RAW DATA:
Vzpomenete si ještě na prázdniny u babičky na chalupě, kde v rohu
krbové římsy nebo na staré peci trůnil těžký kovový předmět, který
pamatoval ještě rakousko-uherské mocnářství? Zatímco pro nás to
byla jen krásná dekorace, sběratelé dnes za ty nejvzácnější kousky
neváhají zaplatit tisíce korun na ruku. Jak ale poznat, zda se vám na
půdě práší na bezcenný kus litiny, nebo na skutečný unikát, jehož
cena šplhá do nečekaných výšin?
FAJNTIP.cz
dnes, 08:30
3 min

...

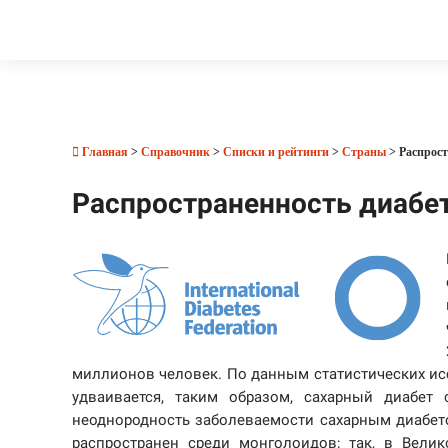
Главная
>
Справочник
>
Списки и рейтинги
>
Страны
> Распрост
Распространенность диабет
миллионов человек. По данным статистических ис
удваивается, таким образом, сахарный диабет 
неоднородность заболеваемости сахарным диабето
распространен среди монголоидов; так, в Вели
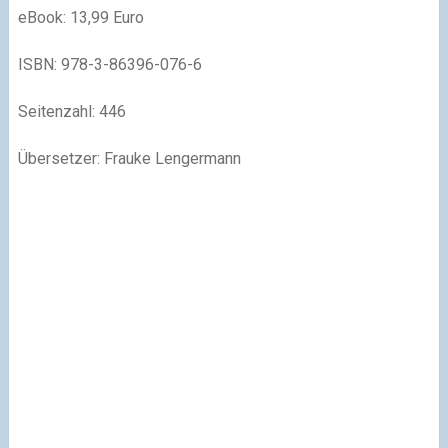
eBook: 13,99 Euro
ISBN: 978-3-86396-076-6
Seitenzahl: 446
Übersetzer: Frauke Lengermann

WHAT THIS TASK INVOLVES:
Above are the entries. Quote exactly the lines from the one bearing "ISBN: 978-3-86396-076-6" through the one bearing "Übersetzer: Frauke Lengermann".

ANSWER BOX:
ISBN: 978-3-86396-076-6
Seitenzahl: 446
Übersetzer: Frauke Lengermann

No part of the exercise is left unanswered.